The request came in from Æsa feilinn Jossursdottir (known as Feilinn), “I want something Humanist for Simona’s Baroness scroll”. My usual go-to Humanist scribe, Bartolomeo Sanvito, has been excellently documented by Albina de la Mare and Laura Nuvoloni[1] and I keep track of those MS which have been digitized. I’ve always wanted to convince someone to try using the Carafa Hours, BAV Vatican Latina 9490[2], as a model, so that was my suggestion. This manuscript, one of a small number of Sanvito’s works in the style, emulates the Carolingian/Ottonian “gold and silver on purple parchment” manuscripts.
Once the model manuscript was chosen, it came time for a text. The model is a Book of Hours, but Simona has a Jewish persona, so something obviously Christian seemed inappropriate. There are, however, a large number of Psalms in an Hours, and since those came from the Hebrew Bible, we chose to use one of those as a source text.

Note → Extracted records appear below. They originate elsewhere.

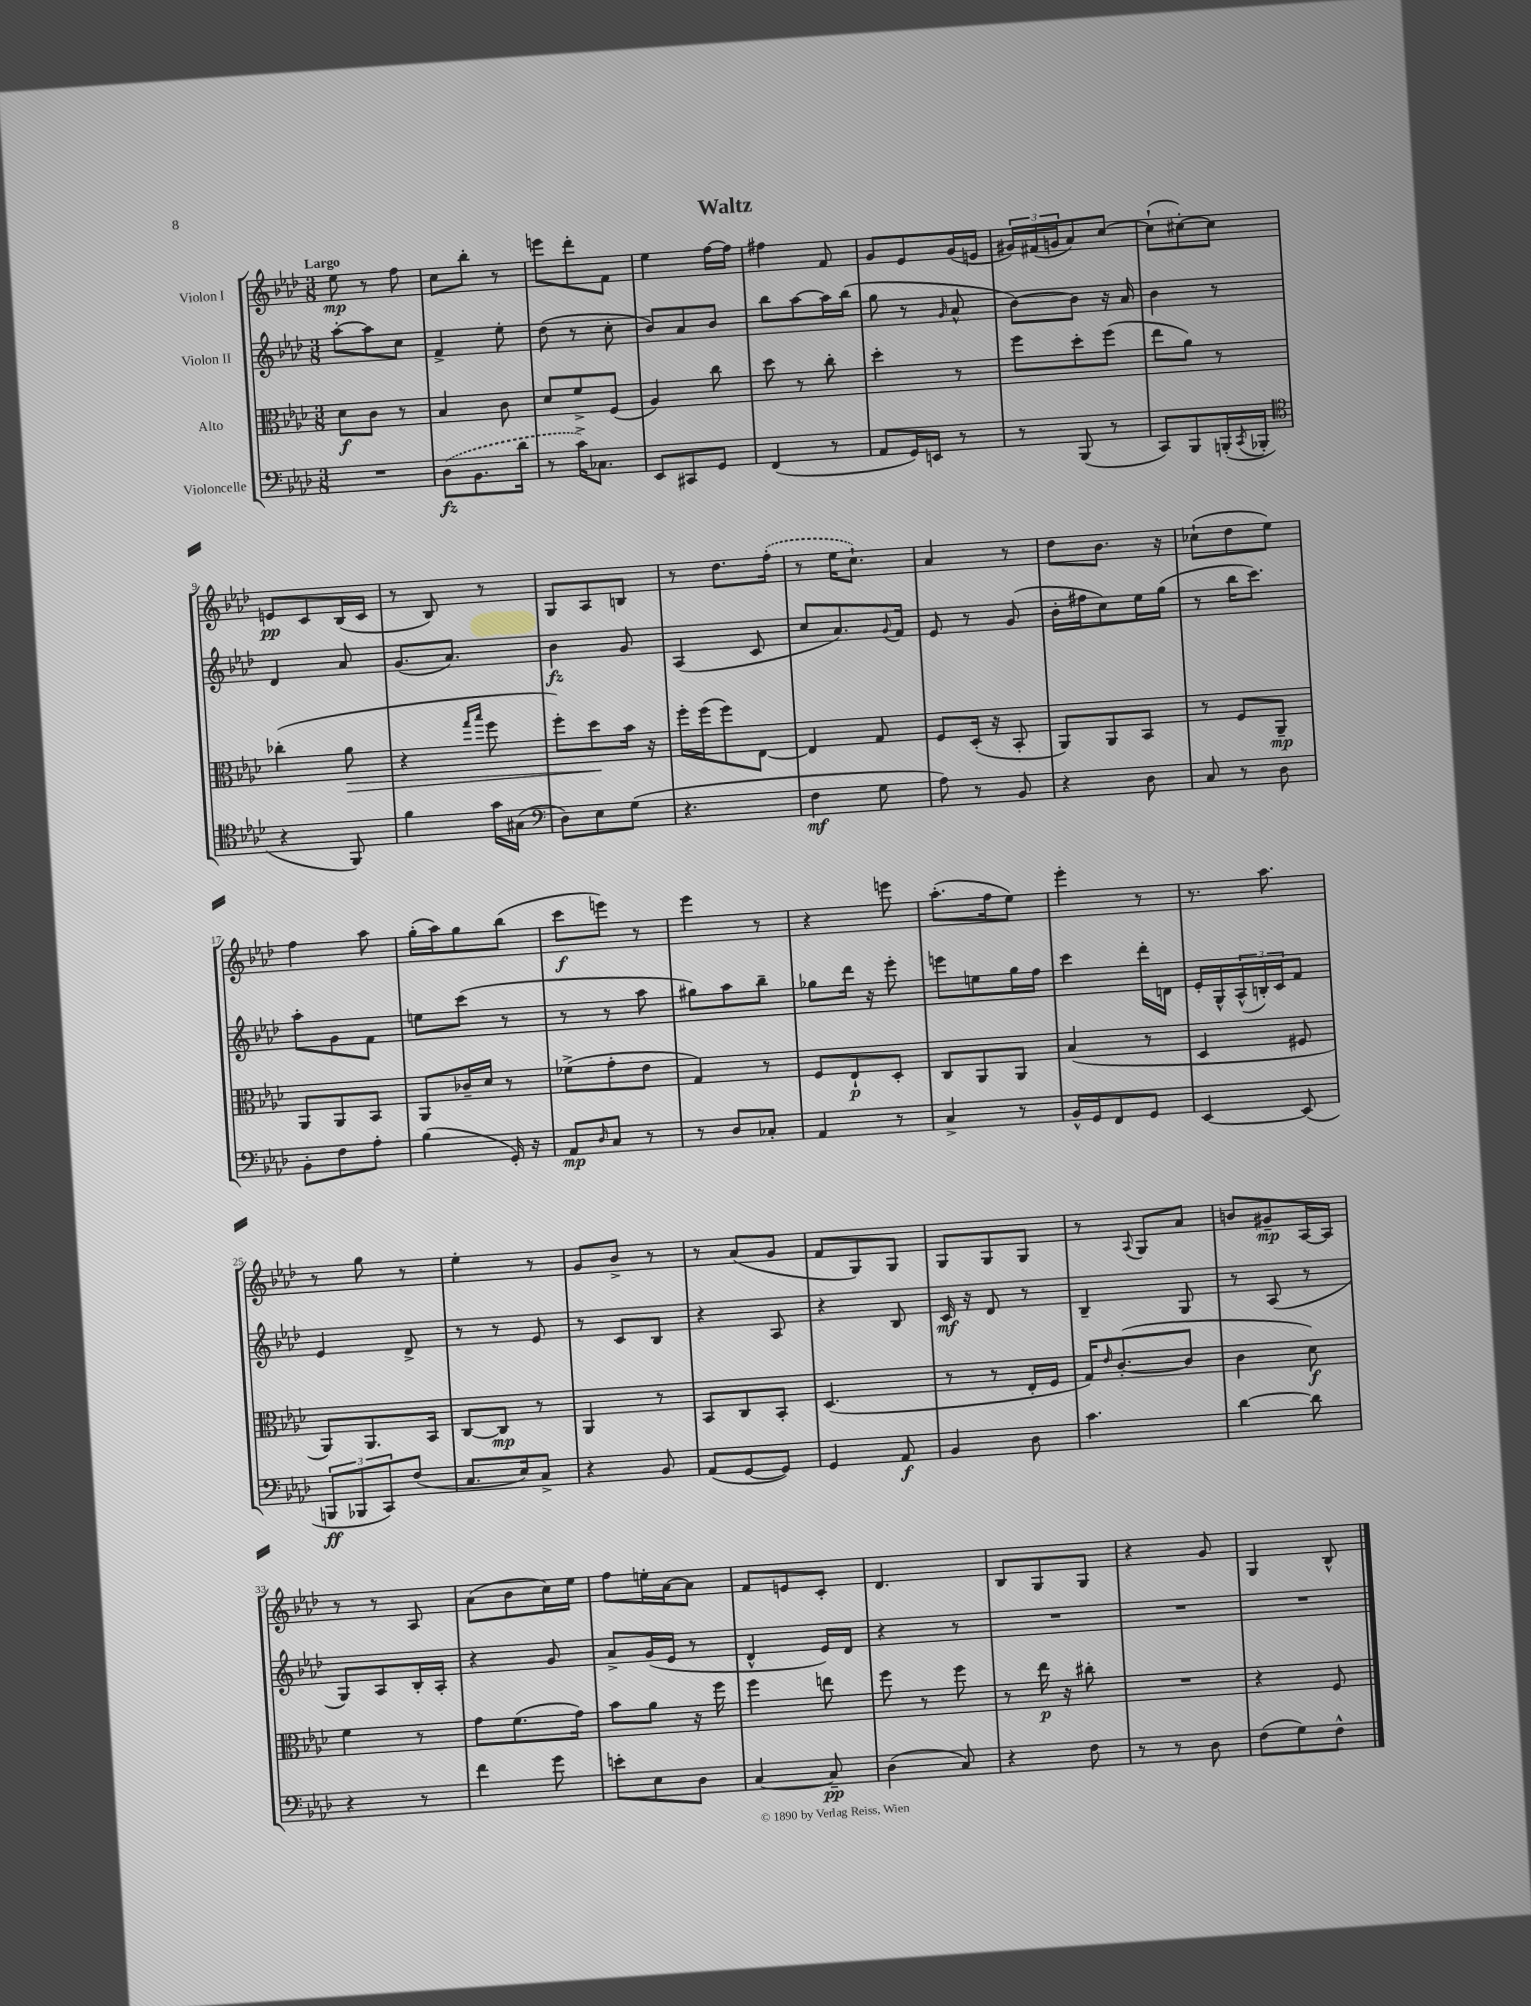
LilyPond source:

\header { title = "Waltz" }
<<
\new StaffGroup <<
\new Staff = "s0" \with { instrumentName = "Violon I" } {
    \clef treble \key aes \major \numericTimeSignature \time 3/8 \tempo "Largo"
    ees''8\mp r8 f''8 |
    c''8 bes''8-. r8 |
    e'''8 des'''8-. f'8 |
    ees''4 f''16~ f''16 |
    fis''4 f'8 |
    g'8 ees'8 g'16( e'16 |
    \tuplet 3/2 { gis'16) fis'16( g'16 } aes'8) c''8~ |
    c''8-!( cis''8~-.) cis''8 |
    e'8\pp c'8 bes16( c'16 |
    r8 bes8) r8 |
    g8 aes8 b8 |
    r8 des''8. \once \slurDashed f''16-.( |
    r8 ees''16 c''8.-!) |
    aes'4 r8 |
    des''8 bes'8. r16 |
    ces''8-!( des''8 ees''8) |
    f''4 aes''8 |
    g''16-.( aes''16) g''8 bes''8( |
    c'''8\f e'''8) r8 |
    ees'''4 r8 |
    r4 e'''8 |
    aes''8.-.( f''16 ees''8) |
    ees'''4-. r8 |
    r8. aes''8. |
    r8 g''8 r8 |
    ees''4-. r8 |
    g'8 bes'8-> r8 |
    r8 aes'8( g'8 |
    f'8 g8) g8 |
    g8 g8 g8 |
    r8 \appoggiatura { aes8 } g8 aes'8 |
    b'8 gis'8--\mp aes16~ aes16 |
    r8 r8 aes8 |
    aes'8( bes'8 c''16) ees''16 |
    f''8 e''16-. aes'16~ aes'8 |
    f'8 e'8 c'8-. |
    des'4. |
    bes8 g8 g8 |
    r4 g'8 |
    g4 bes8-^ \bar "|." |
}
\new Staff = "s1" \with { instrumentName = "Violon II" } {
    \clef treble \key aes \major \numericTimeSignature \time 3/8
    aes''8~-. aes''8 c''8 |
    f'4-> ees''8-. |
    des''8( r8 c''8-. |
    bes'8) aes'8 bes'8 |
    bes''8 aes''8~ aes''16 bes''16( |
    g''8 r8 \grace { g'16 } aes'8-^ |
    bes'8~) bes'8 r16 aes'16 |
    bes'4 r8 |
    des'4 aes'8 |
    g'8.( aes'8.) |
    bes'4\fz g'8 |
    aes4( c'8 |
    c''8 aes'8.) \appoggiatura { g'8 } f'16 |
    ees'8 r8 g'8( |
    bes'16-. fis''16 c''8) ees''16 g''16( |
    r8 bes''16 c'''8.) |
    aes''8-. g'8 f'8 |
    e''8 c'''8( r8 |
    r8 r8 aes''8 |
    gis''8) aes''8 bes''8-- |
    ges''8 des'''16 r16 ees'''8-. |
    e'''8 e''8 g''16 f''16 |
    c'''4 des'''16-. d'16 |
    ees'16-. g16-^ \tuplet 3/2 { aes16-^( b16-.) c'16 } f'8 |
    ees'4 des'8-> |
    r8 r8 ees'8 |
    r8 c'8 bes8 |
    r4 aes8 |
    r4 bes8 |
    c'16\mf r16 des'8 r8 |
    bes4-- g8 |
    r8 aes8( r8 |
    g8) aes8 bes16-. aes16-. |
    r4 g'8 |
    aes'8-> g'16( ees'16 r8 |
    des'4-^ ees'16) des'16 |
    r4 r8 |
    R4. |
    R4. |
    R4. \bar "|." |
}
\new Staff = "s2" \with { instrumentName = "Alto" } {
    \clef alto \key aes \major \numericTimeSignature \time 3/8
    des'8\f c'8 r8 |
    bes4 c'8 |
    des'8 f'8-> f8( |
    aes4) c''8 |
    des''8 r8 c''8-. |
    des''4-. r8 |
    f''8 des''8-. f''8( |
    ees''8 aes'8) r8 |
    ces''4-.( aes'8\> |
    r4 \grace { g''16 bes''16 } f''8 |
    f''8-.) des''8\! bes'16 r16 |
    f''16-. f''16( f''8) ees8~ |
    ees4 g8 |
    f8 des16-.( r16 bes,8-. |
    aes,8) aes,8 bes,8 |
    r8 f8 aes,8--\mp |
    aes,8 aes,8 bes,8 |
    aes,8 ces'16-- des'16 r8 |
    fes'8->( g'8-. ees'8 |
    g4) r8 |
    f8 ees8-!\p des8-. |
    c8 aes,8 aes,8 |
    bes4( r8 |
    des4 fis8 |
    aes,8) aes,8. bes,16 |
    c8~ c8\mp r8 |
    aes,4 r8 |
    bes,8 c8 bes,8-. |
    des4.( |
    r8 r8 ees16-. f16 |
    g16) \grace { ees'16 } c'8.~-.( c'8 |
    c'4 des'8\f) |
    f'4 r8 |
    g'8 f'8.( g'16) |
    bes'8 aes'8 r16 f''16 |
    f''4 e''8 |
    f''8 r8 f''8 |
    r8 ees''16\p r16 cis''8-. |
    R4. |
    r4 f8 \bar "|." |
}
\new Staff = "s3" \with { instrumentName = "Violoncelle" } {
    \clef bass \key aes \major \numericTimeSignature \time 3/8
    R4. |
    \once \slurDashed des8\fz( bes,8. des'16 |
    r8 c'16->) ces8. |
    ees,8 cis,8 g,8 |
    f,4( r8 |
    aes,8 g,16) e,16 r8 |
    r8 bes,,8( r8 |
    c,8) bes,,8 b,,16-.( \acciaccatura { c,8 } bes,,16-. |
    \clef tenor r4 f,8) |
    f'4 g'16 gis16( |
    \clef bass des8) ees8 g8( |
    r4. |
    f4\mf g8 |
    aes8) r8 bes,8 |
    r4 des8 |
    c8 r8 des8 |
    bes,8-. f8 aes8-. |
    bes4( g,16-.) r16 |
    aes,8\mp \grace { des16 } c8 r8 |
    r8 des8 ces8-. |
    aes,4 r8 |
    c4-> r8 |
    bes,16-^ g,16 f,8 g,8 |
    ees,4~ ees,8( |
    \tuplet 3/2 { b,,8\ff bes,,8 c,8) } f8( |
    c8. ees16) c8-> |
    r4 bes,8 |
    aes,8( g,8~ g,8) |
    g,4 aes,8\f |
    bes,4 des8 |
    c'4. |
    des'4~ des'8 |
    r4 r8 |
    f'4 g'8 |
    e'8-. ees8 des8 |
    c4~ c8--\pp |
    des4( c8) |
    r4 f8 |
    r8 r8 des8 |
    f8( g8) f8-^ \bar "|." |
}
>>
>>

My plan was to take the Vulgate (Latin) and Douey-Rheims (translation of the Vulgate) texts, and reassemble them into the scroll, allowing us to reuse the Latin structure and maybe even some of the phrases, while writing an English text. Then we’d translate back into Latin our new pieces and have a nice text and translation for the Herald to read in court.
Psalm 1 was an option, but it would have required a lot of reworking.
Blessed is the man who hath not walked in the counsel of the ungodly, nor stood in the way of sinners, nor sat in the chair of pestilence.
But his will is in the law of the Lord, and on his law he shall meditate day and night.
And he shall be like a tree which is planted near the running waters, which shall bring forth its fruit, in due season.
And his leaf shall not fall off: and all whatsoever he shall do shall prosper.[3]
Psalm 2 was a much better option:
Why have the Gentiles raged, and the people devised vain things?
The kings of the earth stood up, and the princes met together, against the Lord, and against his Christ[4].
Let us break their bonds asunder: and let us cast away their yoke from us.
He that dwelleth in heaven shall laugh at them: and the Lord shall deride them[5].
It already has royal imagery and Simona is a deviser of things, we just needed to invert the negative language and rework divine kingship into the Tyger Throne. Here is the final text we worked out. We even had an extra stanza in case the scribe needed more text to fill the page. Domina Aelia Fortunata did the translation back into Latin, correcting for poetic forms where appropriate. As an inside joke, we kept one couplet unchanged from the original, so we credited Jerome of Stridon as one of the authors of the text.
[1] De la Mare, Albinia Catherine, Laura Nuvoloni, Anthony Hobson, Christopher De Hamel, Ellen Cooper Erdreich, Scott Dickerson, and Bartolomeo Sanvito. Bartolomeo Sanvito : The Life & Work of a Renaissance Scribe. Vol. 2. The Handwriting of the Italian Humanists ; Paris: Association nationale de bibliophilie, 2009.
[2] https://digi.vatlib.it/view/MSS_Vat.lat.9490
[3] http://vulgate.org/ot/psalms_1.htm
[4] The Hebrew here translates to “annointed”, so Christ is an anachronism, but not a complete invention.